Time management umm lets see I use to suck at this. I would put off homework till the last few hours till it was due. I did all thru high school till I dropped out. I still did this last semester. So far this semester I’ haven’t had a later assignment besides in this class because I was sick. Now so I don’t forget to do my homework I do most of it when I get home from school. If I don’t do it then I don’t let myself forget. I’m always remind myself that I have a paper due Monday or a test Tuesday or I have to read chapter 2 or something like that. The best strategies that work for me is probably not forgetting about it and to stay on top of things because if you lose track you can get behind. In my spare time since I have a lot of it besides doing homework I mostly stay at home or hangout with friends mainly Talli, my best friend. We watch TV most he time but there are the few occasions were we go out to a party this happens at least once to twice a week mostly on the weekends. I’m trying to find a job but its hard when I don’t want to work in fast food. I wish I had a job then I wouldn’t be bored all the time. When I’m not hanging out with friends I use to play games on my laptop but that was before Talli’s pretty little dog chewed my charger up. So now I read a lot of books when I not studying.

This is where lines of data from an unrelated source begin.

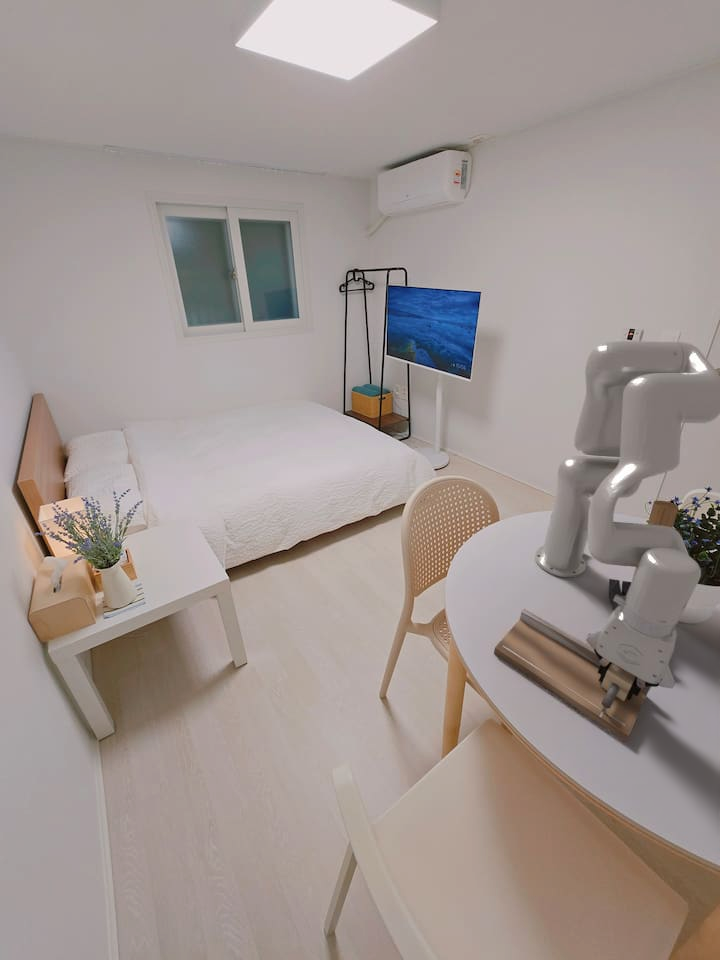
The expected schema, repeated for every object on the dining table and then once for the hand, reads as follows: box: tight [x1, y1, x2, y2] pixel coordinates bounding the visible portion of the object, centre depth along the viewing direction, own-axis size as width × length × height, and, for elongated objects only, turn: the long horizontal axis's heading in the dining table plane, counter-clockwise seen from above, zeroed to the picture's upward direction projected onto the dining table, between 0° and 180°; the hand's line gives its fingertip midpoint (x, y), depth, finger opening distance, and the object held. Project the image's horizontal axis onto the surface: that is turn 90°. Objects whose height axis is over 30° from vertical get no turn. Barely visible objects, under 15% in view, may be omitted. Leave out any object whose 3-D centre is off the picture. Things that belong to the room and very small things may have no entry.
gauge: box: [601, 663, 636, 712], centre depth 73 cm, size 9×4×4 cm, turn 134°
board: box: [493, 608, 652, 743], centre depth 79 cm, size 12×25×4 cm, turn 44°
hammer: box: [608, 500, 679, 611], centre depth 86 cm, size 20×5×30 cm, turn 165°
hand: (616, 684), depth 75 cm, fingers closed on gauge, 4 cm apart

my changes in the last year

I’ve dealt with a lot of changes in the last year. To start it off last April I ended the almost five year relationship with my boyfriend. It was hard to deal with for a both a month. I had to deal with my ex crying almost everyday or if he wasn’t crying he was making me feel like a piece of shit. It was hard then I thought I was over him and tried to move on but I kept comparing every guy next to him. I played with a great guy's emotions because of this. I’ve also had the hardship of going back to school after dropping out. I ended up getting depressed and dropping out fall semester because many things. One of the main things was my first job and my grandma’s business burned down. It was a ruff time for a few months. I spent most of December in my bed blaming all my problems on myself when I knew that wasn’t true or right. I’m still trying to deal with the break up of my boyfriend of four years. We have a better relationship than we had before. I have a problem though I always think he’s going to be there for me. He will when he can but he is trying to move on too and he just can’t drop whatever he’s doing to come help me. Now after a wild and long year I’m at the begging of a new one. This year I’m focusing on my school work and trying to find a job. Maybe I’ll think about a relationship towards the end of the semester but not now.